**What you will do:** Copy every line of the material exactly as it stands.

»»

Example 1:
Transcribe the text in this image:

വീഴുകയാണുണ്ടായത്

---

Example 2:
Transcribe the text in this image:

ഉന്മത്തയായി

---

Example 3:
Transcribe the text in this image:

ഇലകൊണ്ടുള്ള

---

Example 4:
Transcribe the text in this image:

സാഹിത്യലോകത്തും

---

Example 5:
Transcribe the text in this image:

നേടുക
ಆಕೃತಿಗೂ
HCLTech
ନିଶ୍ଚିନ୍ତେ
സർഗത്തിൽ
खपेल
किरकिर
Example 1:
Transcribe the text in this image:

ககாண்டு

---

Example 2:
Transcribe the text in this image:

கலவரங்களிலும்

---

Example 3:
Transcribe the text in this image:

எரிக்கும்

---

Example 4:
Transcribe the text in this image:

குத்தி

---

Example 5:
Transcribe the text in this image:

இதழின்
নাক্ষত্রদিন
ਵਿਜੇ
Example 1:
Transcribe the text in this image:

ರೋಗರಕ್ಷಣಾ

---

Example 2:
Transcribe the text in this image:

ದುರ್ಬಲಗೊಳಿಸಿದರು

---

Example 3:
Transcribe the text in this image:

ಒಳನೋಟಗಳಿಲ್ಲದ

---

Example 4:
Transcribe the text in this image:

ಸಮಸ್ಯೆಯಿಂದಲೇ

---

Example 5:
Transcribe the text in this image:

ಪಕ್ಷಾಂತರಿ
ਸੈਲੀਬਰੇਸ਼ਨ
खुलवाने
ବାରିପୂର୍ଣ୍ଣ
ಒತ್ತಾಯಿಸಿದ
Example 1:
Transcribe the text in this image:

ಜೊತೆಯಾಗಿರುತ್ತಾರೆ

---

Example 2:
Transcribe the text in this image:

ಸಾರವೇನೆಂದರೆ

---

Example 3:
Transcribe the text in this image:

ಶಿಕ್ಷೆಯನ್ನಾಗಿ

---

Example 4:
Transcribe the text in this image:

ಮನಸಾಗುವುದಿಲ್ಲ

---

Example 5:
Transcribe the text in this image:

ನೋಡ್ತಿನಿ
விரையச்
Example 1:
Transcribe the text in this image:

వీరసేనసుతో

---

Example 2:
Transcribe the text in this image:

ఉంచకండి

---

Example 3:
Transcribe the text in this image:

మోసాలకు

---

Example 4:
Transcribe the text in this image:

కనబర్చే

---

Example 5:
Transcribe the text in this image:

««

**Exercise response:**
Example 1:
Transcribe the text in this image:

വീഴുകയാണുണ്ടായത്

---

Example 2:
Transcribe the text in this image:

ഉന്മത്തയായി

---

Example 3:
Transcribe the text in this image:

ഇലകൊണ്ടുള്ള

---

Example 4:
Transcribe the text in this image:

സാഹിത്യലോകത്തും

---

Example 5:
Transcribe the text in this image:

നേടുക
ಆಕೃತಿಗೂ
HCLTech
ନିଶ୍ଚିନ୍ତେ
സർഗത്തിൽ
खपेल
किरकिर
Example 1:
Transcribe the text in this image:

ககாண்டு

---

Example 2:
Transcribe the text in this image:

கலவரங்களிலும்

---

Example 3:
Transcribe the text in this image:

எரிக்கும்

---

Example 4:
Transcribe the text in this image:

குத்தி

---

Example 5:
Transcribe the text in this image:

இதழின்
নাক্ষত্রদিন
ਵਿਜੇ
Example 1:
Transcribe the text in this image:

ರೋಗರಕ್ಷಣಾ

---

Example 2:
Transcribe the text in this image:

ದುರ್ಬಲಗೊಳಿಸಿದರು

---

Example 3:
Transcribe the text in this image:

ಒಳನೋಟಗಳಿಲ್ಲದ

---

Example 4:
Transcribe the text in this image:

ಸಮಸ್ಯೆಯಿಂದಲೇ

---

Example 5:
Transcribe the text in this image:

ಪಕ್ಷಾಂತರಿ
ਸੈਲੀਬਰੇਸ਼ਨ
खुलवाने
ବାରିପୂର୍ଣ୍ଣ
ಒತ್ತಾಯಿಸಿದ
Example 1:
Transcribe the text in this image:

ಜೊತೆಯಾಗಿರುತ್ತಾರೆ

---

Example 2:
Transcribe the text in this image:

ಸಾರವೇನೆಂದರೆ

---

Example 3:
Transcribe the text in this image:

ಶಿಕ್ಷೆಯನ್ನಾಗಿ

---

Example 4:
Transcribe the text in this image:

ಮನಸಾಗುವುದಿಲ್ಲ

---

Example 5:
Transcribe the text in this image:

ನೋಡ್ತಿನಿ
விரையச்
Example 1:
Transcribe the text in this image:

వీరసేనసుతో

---

Example 2:
Transcribe the text in this image:

ఉంచకండి

---

Example 3:
Transcribe the text in this image:

మోసాలకు

---

Example 4:
Transcribe the text in this image:

కనబర్చే

---

Example 5:
Transcribe the text in this image:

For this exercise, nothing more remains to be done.